Bringing out the Dead is therefore not an objective report of New York City life, but a highly subjective and expressionistic rendition of its public image at a specific time. With the exception of generally calm moments Pierce shares with Mary Burke (Patricia Arquette), whose father’s cardiac arrest precipitates the film’s moral dilemma, the movie mostly revels in eschatological urban archetypes that fray the narrator’s nerves and test his sanity. He is Dante’s poet navigating the Inferno with the occasional Virgil (in the form of Ving Rhames) to serve as a partially useful interlocutor. Pierce glides through an alternative Manhattan in which the latent potential for violence borne of disorder is ever-present. Mercy sporadically appears, particularly in the tenderness that Mary displays towards Noel, an old friend discarded to the street after a brain injury, but Grace is absent in Frank’s orbit.

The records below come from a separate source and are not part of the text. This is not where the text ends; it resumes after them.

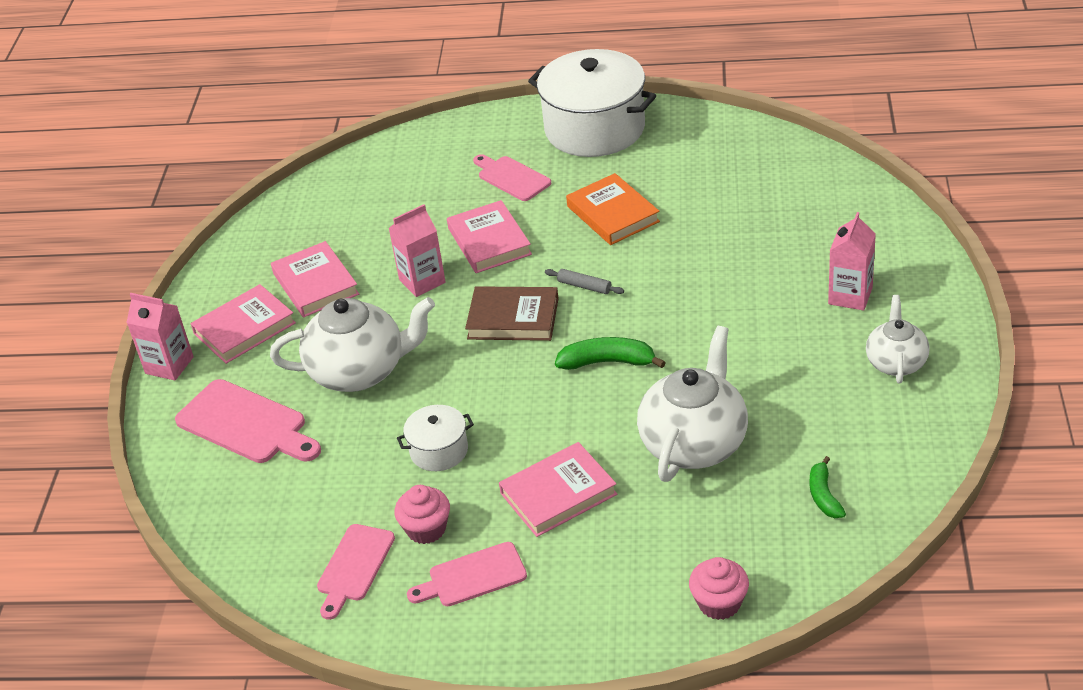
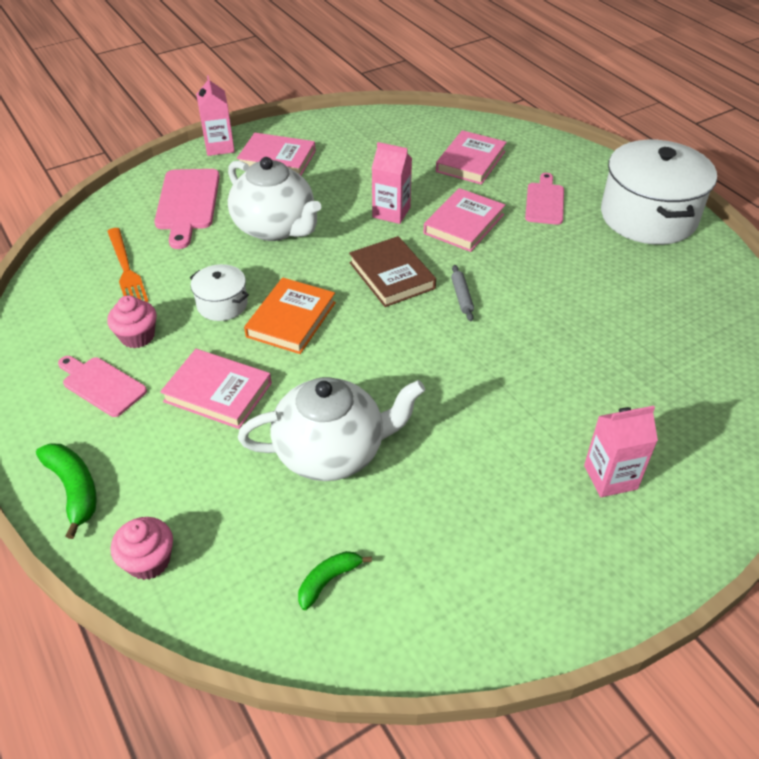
camera: 50 degrees right, 5 degrees up
(310, 508) = (126, 269): none -> orange fork
(315, 284) = (345, 167): pink book -> pink book (471, 161)
(354, 567) = (80, 318): pink cutting board -> none
(608, 362) = (387, 351): green banana -> green banana (74, 489)
(613, 214) = (560, 273): orange book -> orange book (291, 319)
(896, 362) = (551, 557): white teapot -> none

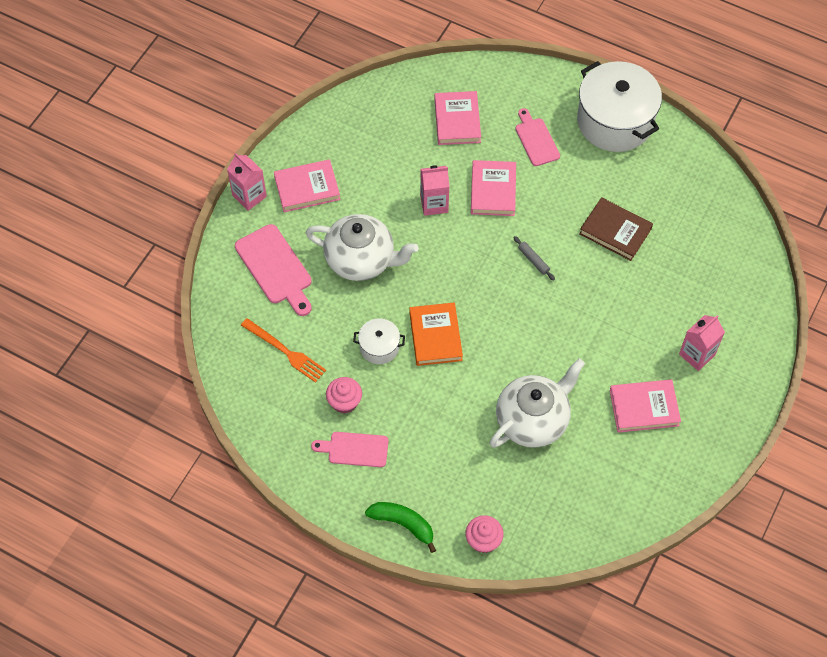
camera: 30 degrees left, 15 degrees up
(218, 392) = (433, 416): pink book -> pink book (644, 408)
(328, 580) = (587, 498): green banana -> none
(391, 275) = (475, 264): brown book -> brown book (615, 231)

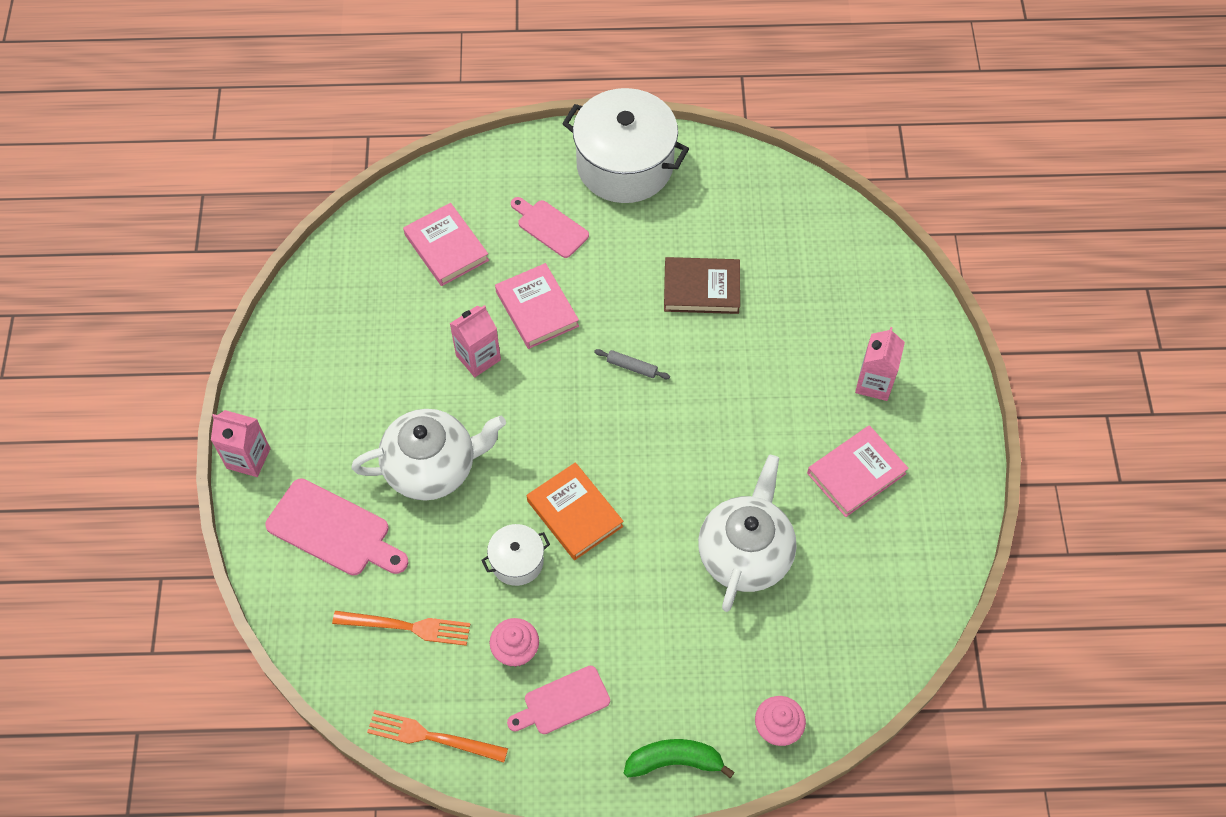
camera: 30 degrees left, 0 degrees up
(261, 426) = (432, 737): none -> orange fork
(307, 188) = (314, 413): pink book -> none

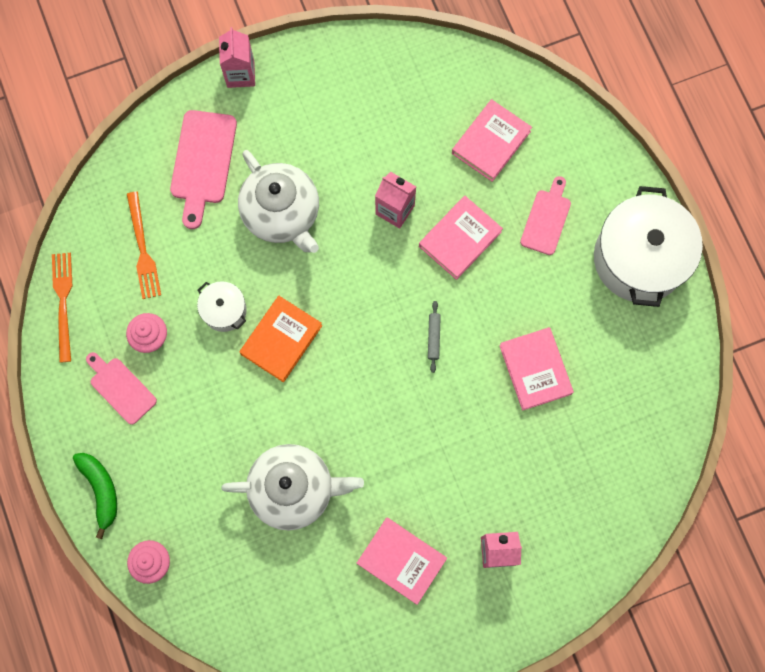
camera: 70 degrees right, 15 degrees up
(701, 288) = (535, 369): brown book -> pink book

While not overtly religious, Frank interprets his relationship to society in Christian metaphors. He sees the homeless as souls angry to have died where they did and who now roam the streets in a purgatorial state of perpetual resentment in which he is the target. In a dream sequence he imagines himself as one who raises, Lazarus like, the bodies of the dead. This informs his notion of progress, as he prioritizes his needs for personal redemption over the suffering of the people he encounters on his job. Through Mary’s struggle with her father’s crisis, as filtered through his own occult perceptions, Frank starts questioning assumptions that life naturally fights to sustain itself, and adjusts his attitude to respond to this new moral insight.
To quote another estimable Martin Scorsese picture, you don’t make up for your sins in the church, you make up for them in the streets. The liminal zone between the living and the dead demands moral actions that contradict the foundation of his profession, as well as the legal strictures governing the society that the audience lives in. At the end, Frank follows the dictates of his addled conscience. In his memory this is an epiphany, a move towards redemption. His choices correspond to the imaginary world he inhabits, not for the moral edification of the audience. Is this a correct choice? That judgement, ultimately, is left to the viewer to decide.